I’ve experienced how energy develops around the idea of growth and the wonder of seeing a parish community unite around a shared vision of what we can be, what we can do, together.

There is clearly excitement when a new building will result from these efforts, but the needs of a parish community are more frequently less dramatic and less obvious than a building site. The task of planned giving efforts in the Church is to raise and keep alive the awareness that every parishioner counts, and that everyone’s gift—no matter the size—contributes to the spread of the Gospel.
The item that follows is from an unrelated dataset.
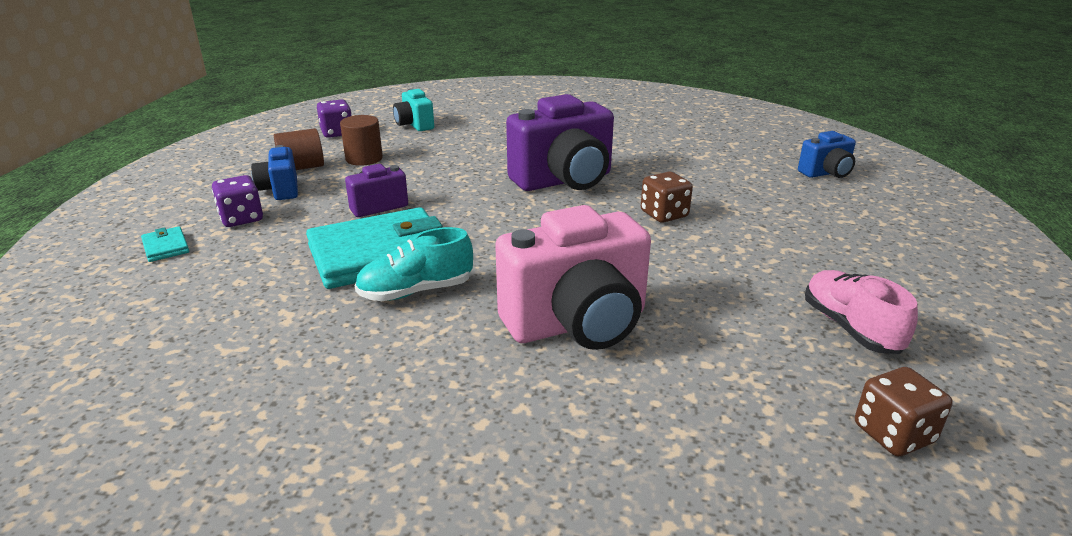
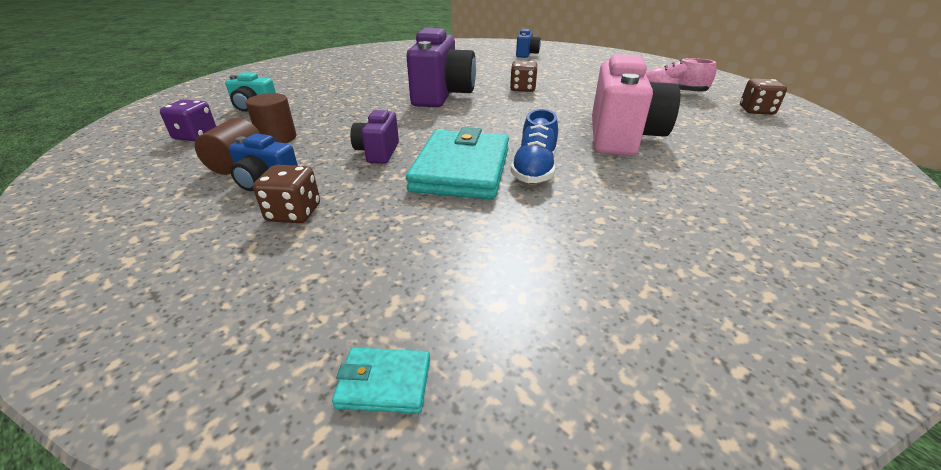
camera: 55 degrees left, 5 degrees up
turquoise wallet [141,226,189,262] -> turquoise wallet moved to [332,347,430,414]
purple dice [212,175,263,227] -> brown dice [253,165,320,223]
turquoise shoe [354,227,473,301] -> blue shoe [510,109,558,183]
While a building campaign brings financial needs to center stage in a parish, the fact is a parish will often be dealing with regular needs that expand and grow.

The St. Bartholomew School and Religious Education ministries in Columbus have benefitted from a Sesquicentennial Memorial Educational Endowment Fund established back in 1993, and those benefits have helped our catechetical ministries year after year.

Planned giving goes beyond the annual stewardship campaign. Estate planning is becoming a more common reality, not just for the rich and famous. All of us do well to look beyond our present needs to plan for the day we are no longer here to make day-to-day financial decisions.

Sometimes our parishioners inform us of their plans to remember the parish in their wills. Sometimes we receive a happy surprise. Such was the case when, just a year ago, we were faced with a pressing need for a technology upgrade for which we hadn’t planned.

It had been the topic of a couple pastoral team meetings, with no solution in sight. Then a letter arrived with a “no-strings” gift from a parishioner who, without having informed us, had included the parish in her will.

A year or so prior, an air handler serving the church sanctuary was plagued with a failing compressor. Technicians from the manufacturer assured us there was no easy or quick fix. Equipment would need to be replaced at the cost of $65,000 to $70,000 that was not in the budget. We would have to raid the savings account or borrow the money. Before that step could be taken, the postman brought the notification that a parishioner who had died months earlier had included

St. Bartholomew Parish in their will. The $80,000 check was a totally unforeseen solution to our compressor problem.

These good people, who had served the Church and community so generously while they lived in our midst, had also planned for the time when they would not be with us. And due to their planning and loving generosity, we have been blessed to be able to devote ourselves to sharing the Good News of our Savior Jesus Christ.

(Retired Father Clement Davis, who serves on the Catholic Community Foundation Advisory Board of Directors, is senior parochial vicar at St. Bartholomew Parish in Columbus. Tax or legal information provided herein is not intended as tax or legal advice. Always check with your legal, tax or financial advisors before implementing any gift plan.)